• Your goal: Across the data below, how many lines hold "Quem"? Answer with that number and nothing else.

• Supplied records:
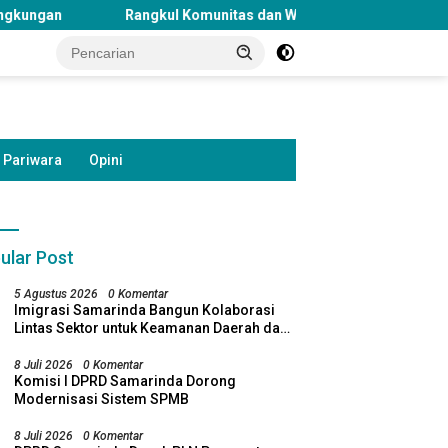
ul Komunitas dan Warga Danau Jempang, DPD PSI Samarinda Gela
Pariwara
Opini
ular Post
5 Agustus 2026
0 Komentar
Imigrasi Samarinda Bangun Kolaborasi
Lintas Sektor untuk Keamanan Daerah dan
Kelestarian Lingkungan
8 Juli 2026
0 Komentar
Komisi I DPRD Samarinda Dorong
Modernisasi Sistem SPMB
8 Juli 2026
0 Komentar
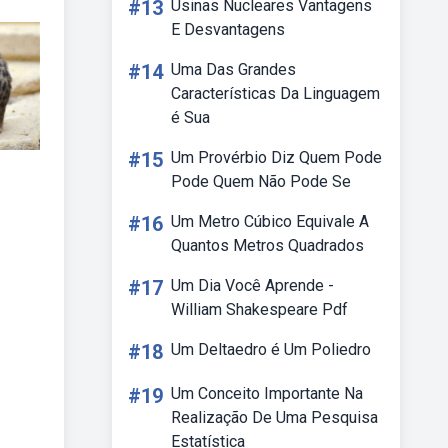
#13
Usinas Nucleares Vantagens
E Desvantagens
#14
Uma Das Grandes
Características Da Linguagem
é Sua
#15
Um Provérbio Diz Quem Pode
Pode Quem Não Pode Se
#16
Um Metro Cúbico Equivale A
Quantos Metros Quadrados
#17
Um Dia Você Aprende -
William Shakespeare Pdf
#18
Um Deltaedro é Um Poliedro
#19
Um Conceito Importante Na
Realização De Uma Pesquisa
Estatística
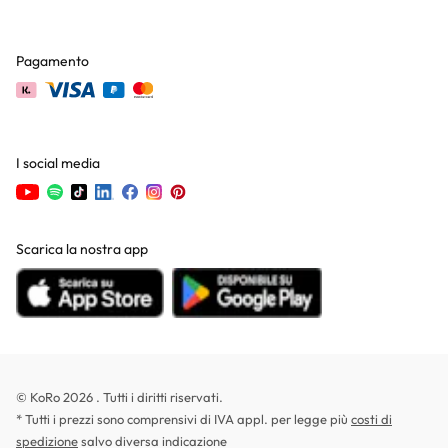
Pagamento
I social media
Scarica la nostra app
© KoRo 2026 . Tutti i diritti riservati.
* Tutti i prezzi sono comprensivi di IVA appl. per legge più
costi di
spedizione
salvo diversa indicazione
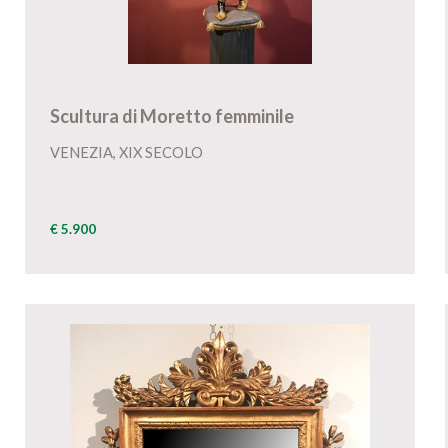
Scultura di Moretto femminile
VENEZIA, XIX SECOLO
€ 5.900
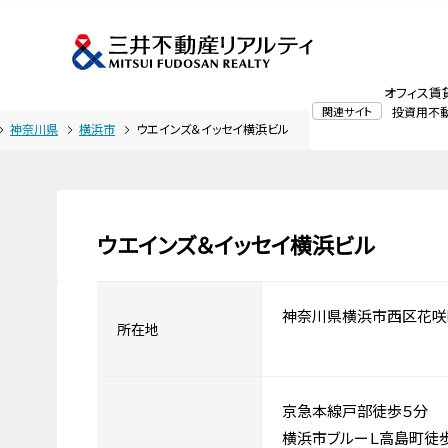
オフィス賃
関連サイト
投資用不
神奈川県
横浜市
ウエインズ＆イッセイ横浜ビル
ウエインズ＆イッセイ横浜ビル
神奈川県横浜市西区花咲
所在地
京急本線戸部徒歩５分
横浜市ブルーＬ高島町徒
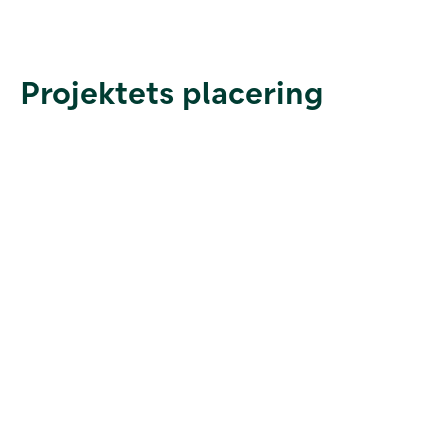
Projektets placering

• Written answer: 2